Which lines run from the start of the material below through the line containing "authority in your"? Retype them exactly, pictures excluded.

§ Dataset extract:
----

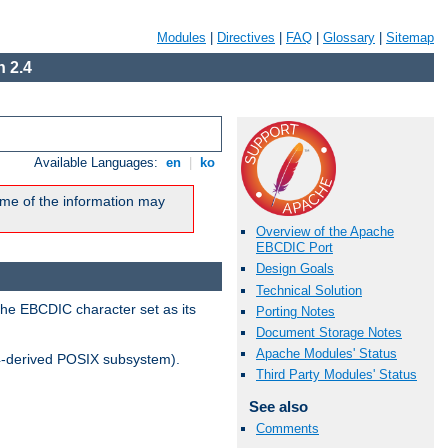
Modules
|
Directives
|
FAQ
|
Glossary
|
Sitemap
 2.4
Available Languages:
en
|
ko
me of the information may
Overview of the Apache
EBCDIC Port
Design Goals
Technical Solution
the EBCDIC character set as its
Porting Notes
Document Storage Notes
Apache Modules' Status
-derived POSIX subsystem).
Third Party Modules' Status
See also
Comments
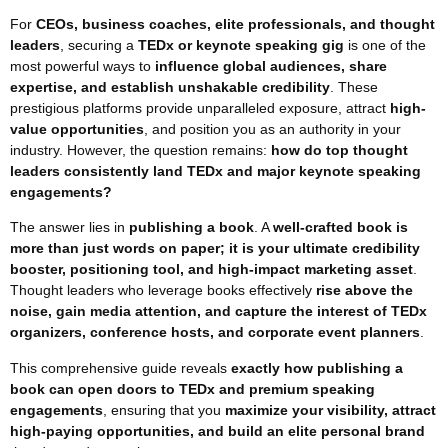
For
CEOs, business coaches, elite professionals, and thought
leaders
, securing a
TEDx or keynote speaking gig
is one of the
most powerful ways to
influence global audiences, share
expertise, and establish unshakable credibility
. These
prestigious platforms provide unparalleled exposure, attract
high-
value opportunities
, and position you as an authority in your
industry. However, the question remains:
how do top thought
leaders consistently land TEDx and major keynote speaking
engagements?
The answer lies in
publishing a book
. A
well-crafted book is
more than just words on paper; it is your ultimate credibility
booster, positioning tool, and high-impact marketing asset
.
Thought leaders who leverage books effectively
rise above the
noise, gain media attention, and capture the interest of TEDx
organizers, conference hosts, and corporate event planners
.
This comprehensive guide reveals
exactly how publishing a
book can open doors to TEDx and premium speaking
engagements
, ensuring that you
maximize your visibility, attract
high-paying opportunities, and build an elite personal brand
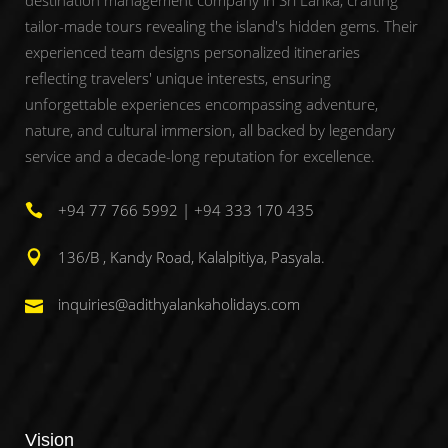
tailor-made tours revealing the island's hidden gems. Their
experienced team designs personalized itineraries
reflecting travelers' unique interests, ensuring
unforgettable experiences encompassing adventure,
nature, and cultural immersion, all backed by legendary
service and a decade-long reputation for excellence.
+94 77 766 5992 | +94 333 170 435
136/B , Kandy Road, Kalalpitiya, Pasyala.
inquiries@adithyalankaholidays.com
Vision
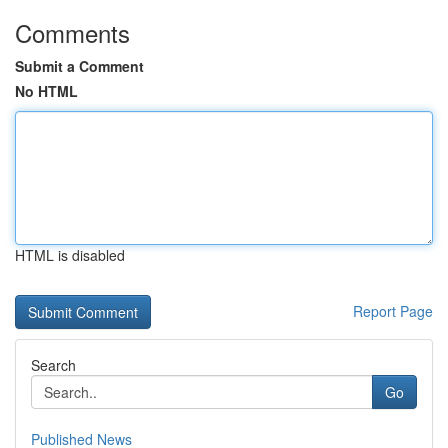
Comments
Submit a Comment
No HTML
HTML is disabled
Report Page
Search
Go
Published News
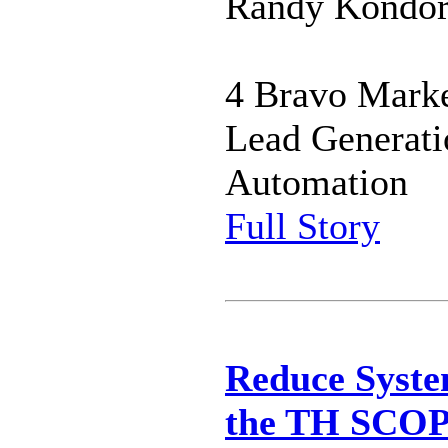
Randy Kondor 
4 Bravo Marke
Lead Generati
Automation
Full Story
Reduce Syste
the TH SCO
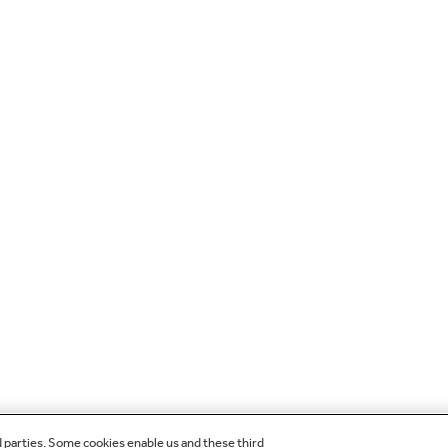
d parties. Some cookies enable us and these third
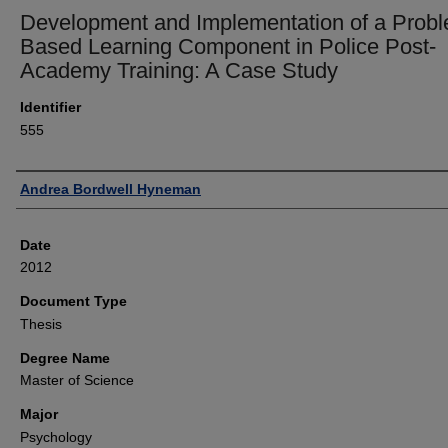
Development and Implementation of a Prob
Based Learning Component in Police Post-
Academy Training: A Case Study
Identifier
555
Author
Andrea Bordwell Hyneman
Date
2012
Document Type
Thesis
Degree Name
Master of Science
Major
Psychology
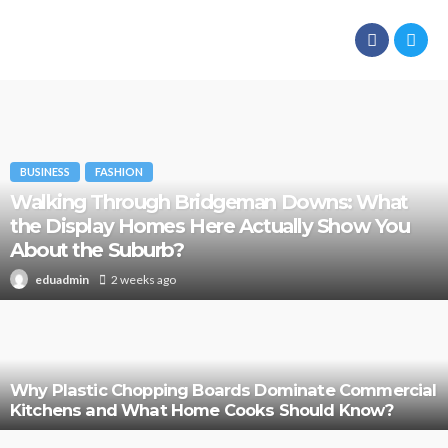
BUSINESS
FASHION
Walking Through Bridgeman Downs: What
the Display Homes Here Actually Show You
About the Suburb?
2 weeks ago
eduadmin
Why Plastic Chopping Boards Dominate Commercial
Kitchens and What Home Cooks Should Know?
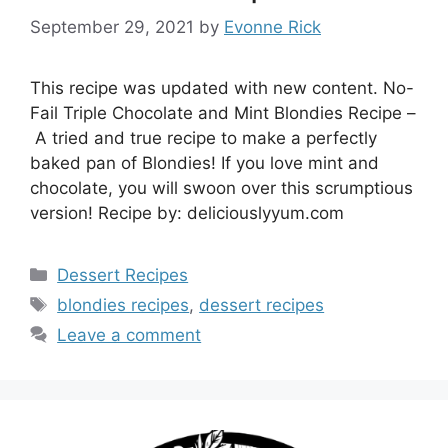
September 29, 2021
by
Evonne Rick
This recipe was updated with new content. No-
Fail Triple Chocolate and Mint Blondies Recipe –
A tried and true recipe to make a perfectly
baked pan of Blondies! If you love mint and
chocolate, you will swoon over this scrumptious
version! Recipe by: deliciouslyyum.com
Categories
Dessert Recipes
Tags
blondies recipes
,
dessert recipes
Leave a comment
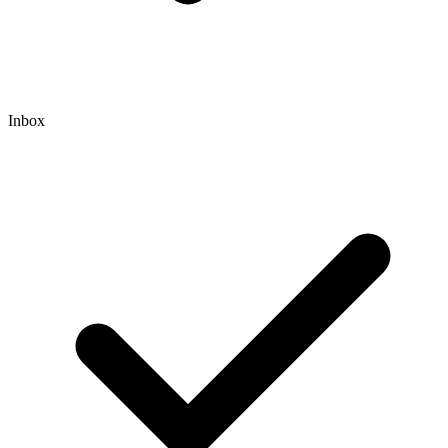
Inbox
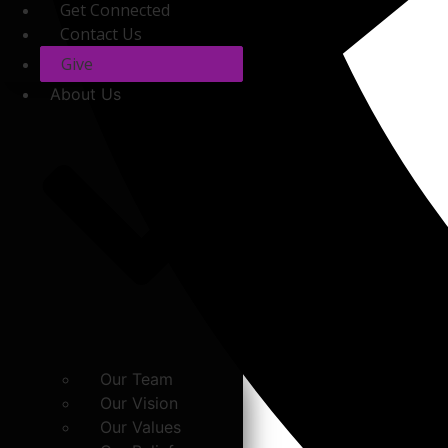
Get Connected
Contact Us
Give
About Us
Our Team
Our Vision
Our Values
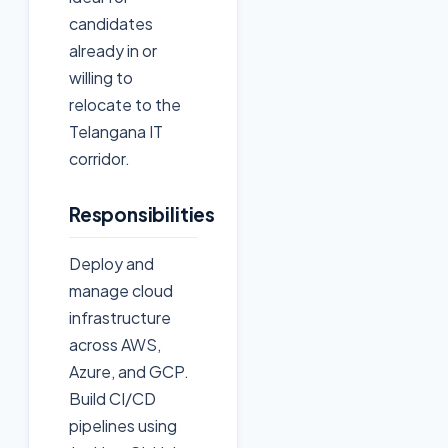
candidates
already in or
willing to
relocate to the
Telangana IT
corridor.
Responsibilities
Deploy and
manage cloud
infrastructure
across AWS,
Azure, and GCP.
Build CI/CD
pipelines using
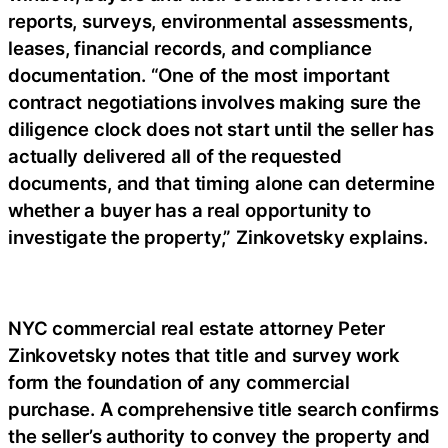
reports, surveys, environmental assessments,
leases, financial records, and compliance
documentation. “One of the most important
contract negotiations involves making sure the
diligence clock does not start until the seller has
actually delivered all of the requested
documents, and that timing alone can determine
whether a buyer has a real opportunity to
investigate the property,” Zinkovetsky explains.
NYC commercial real estate attorney Peter
Zinkovetsky notes that title and survey work
form the foundation of any commercial
purchase. A comprehensive title search confirms
the seller’s authority to convey the property and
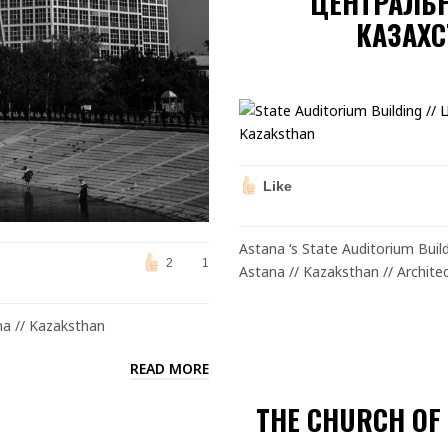
ЦЕНТРАЛЬ
КАЗАХС
Like
Astana ‘s State Auditorium Bu
2
1
Astana // Kazaksthan // Architec
na // Kazaksthan
READ MORE
THE CHURCH OF 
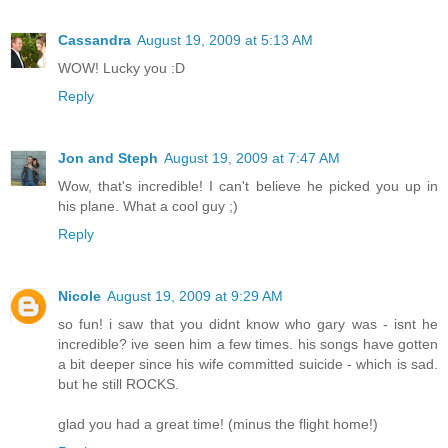
Cassandra
August 19, 2009 at 5:13 AM
WOW! Lucky you :D
Reply
Jon and Steph
August 19, 2009 at 7:47 AM
Wow, that's incredible! I can't believe he picked you up in
his plane. What a cool guy ;)
Reply
Nicole
August 19, 2009 at 9:29 AM
so fun! i saw that you didnt know who gary was - isnt he
incredible? ive seen him a few times. his songs have gotten
a bit deeper since his wife committed suicide - which is sad.
but he still ROCKS.
glad you had a great time! (minus the flight home!)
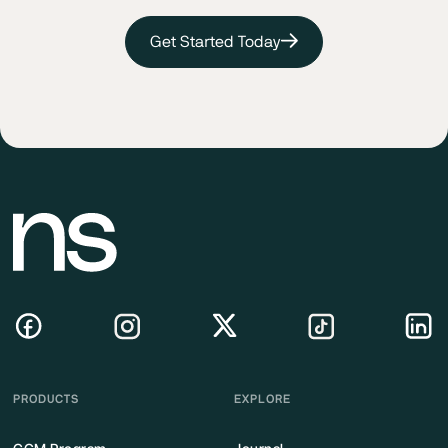
Get Started Today
PRODUCTS
EXPLORE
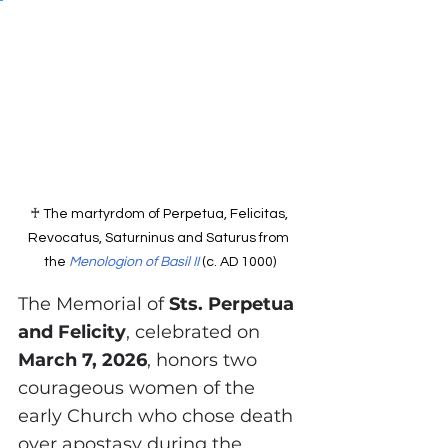
♰ 
The martyrdom of Perpetua, Felicitas, 
Revocatus, Saturninus and Saturus from 
the 
Menologion of Basil II
 (c. AD 1000)
The Memorial of 
Sts. Perpetua 
and Felicity
, celebrated on 
March 7, 2026
, honors two 
courageous women of the 
early Church who chose death 
over apostasy during the 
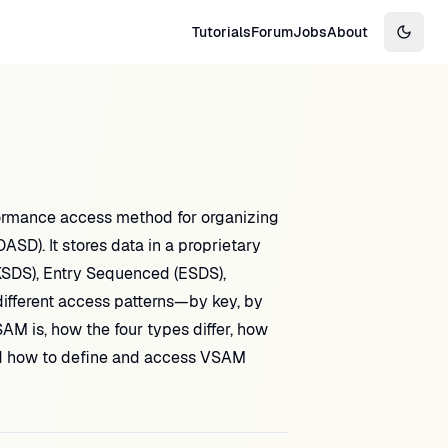
Tutorials
Forum
Jobs
About
Switch
ormance access method for organizing
SD). It stores data in a proprietary
KSDS), Entry Sequenced (ESDS),
different access patterns—by key, by
SAM is, how the four types differ, how
 and how to define and access VSAM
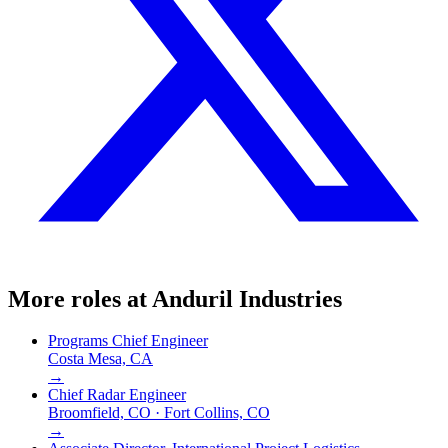
More roles at
Anduril Industries
Programs Chief Engineer
Costa Mesa, CA
→
Chief Radar Engineer
Broomfield, CO · Fort Collins, CO
→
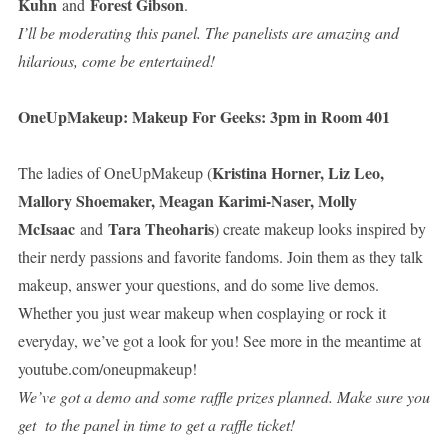
Kuhn
Forest Gibson
and
.
I’ll be moderating this panel. The panelists are amazing and
hilarious, come be entertained!
OneUpMakeup: Makeup For Geeks: 3pm in Room 401
Kristina Horner, Liz Leo,
The ladies of OneUpMakeup (
Mallory Shoemaker, Meagan Karimi-Naser, Molly
McIsaac
Tara Theoharis
and
) create makeup looks inspired by
their nerdy passions and favorite fandoms. Join them as they talk
makeup, answer your questions, and do some live demos.
Whether you just wear makeup when cosplaying or rock it
everyday, we’ve got a look for you! See more in the meantime at
youtube.com/oneupmakeup!
We’ve got a demo and some raffle prizes planned. Make sure you
get to the panel in time to get a raffle ticket!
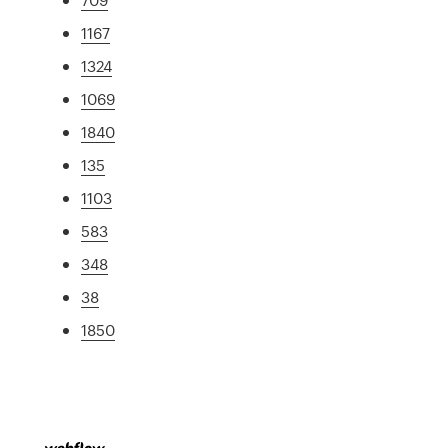
1167
1324
1069
1840
135
1103
583
348
38
1850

----

§ Response to the exercise:
Modules
|
Directives
|
FAQ
|
Glossary
|
Sitemap
 2.4
Available Languages:
en
|
ko
me of the information may
Overview of the Apache
EBCDIC Port
Design Goals
Technical Solution
the EBCDIC character set as its
Porting Notes
Document Storage Notes
Apache Modules' Status
-derived POSIX subsystem).
Third Party Modules' Status
See also
Comments
For
CEOs, business coaches, elite professionals, and thought
leaders
, securing a
TEDx or keynote speaking gig
is one of the
most powerful ways to
influence global audiences, share
expertise, and establish unshakable credibility
. These
prestigious platforms provide unparalleled exposure, attract
high-
value opportunities
, and position you as an authority in your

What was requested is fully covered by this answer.